Para aumentar a visibilidade e relevância dos candidatos em processos de recrutamento, a INTOO (marca da Gi Group Holding) começa por recomendar um currículo claro, focado em resultados e enriquecido com palavras-chave, especialmente em processos automatizados que usam Sistemas de Tracking de Candidaturas (ATS) e inteligência artificial. Personalizar o currículo conforme a descrição da função, destacando competências, realizações e métricas mensuráveis, também aumenta a compatibilidade com os algoritmos e a probabilidade de avançar no processo de seleção.

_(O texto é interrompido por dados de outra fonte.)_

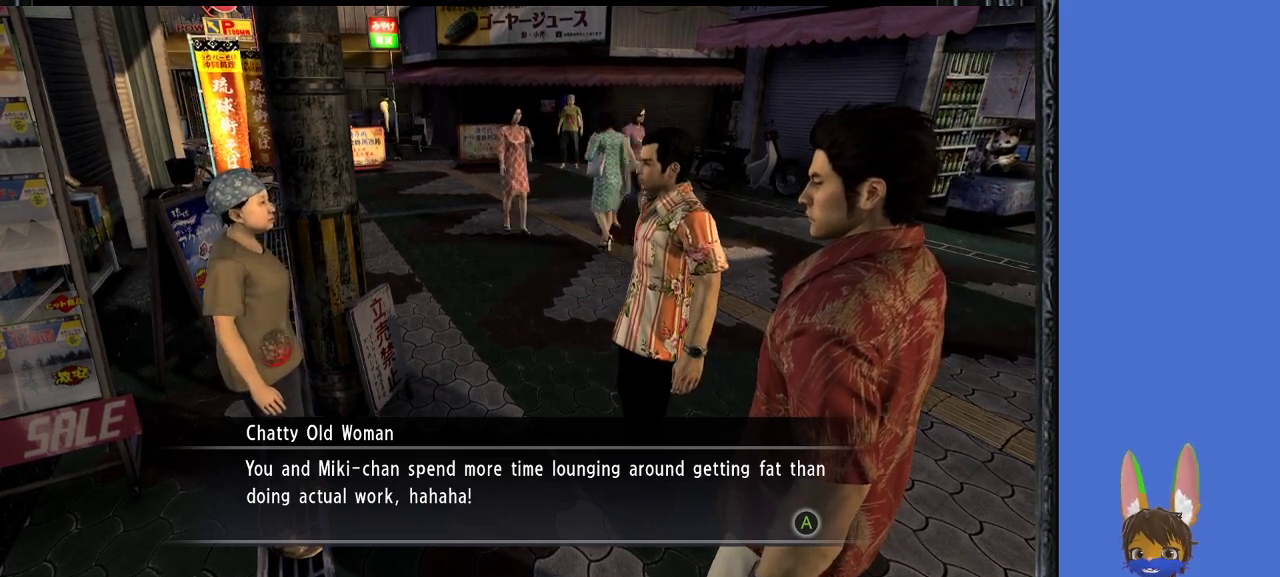
{"buttons": [], "left_stick": "center", "right_stick": "center", "events": []}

Por sua vez, o LinkedIn deve ser utilizado como um hub estratégico de posicionamento e autoridade. Criar uma narrativa profissional forte, utilizar uma fotografia e headline adequados, partilhar conteúdo relevante e expandir continuamente a rede de contactos permite construir uma marca pessoal sólida e visível.
Segundo Ana Viçoso Ferreira, Head de Outplacement & Talent Solutions da INTOO Portugal, “as redes sociais são verdadeiros catalisadores de oportunidades ocultas, refletindo competências e potenciando o networking, que pode multiplicar em até 10 vezes as oportunidades de recolocação”.
A preparação para entrevistas é outro fator crítico. Num mundo de automação, o espaço do talento está onde as máquinas não chegam: inteligência emocional, capacidade de gerar confiança, de ler contexto e mobilizar equipas, pensamento crítico, criatividade, adaptabilidade e resolução de problemas. A entrevista de emprego é o momento em que estas competências se tornam visíveis, transformando experiência em valor para quem se sabe posicionar, comunicar, transmitir empatia e autenticidade.
Por último, a INTOO sublinha a importância de investir no desenvolvimento contínuo de competências do futuro. O futuro do trabalho exige uma postura de atualização permanente: dominar novas ferramentas digitais, metodologias emergentes, novas formas de liderança e integrar conhecimentos interdisciplinares. Aprender, desaprender e reaprender são passos fundamentais para assegurar uma empregabilidade sustentável.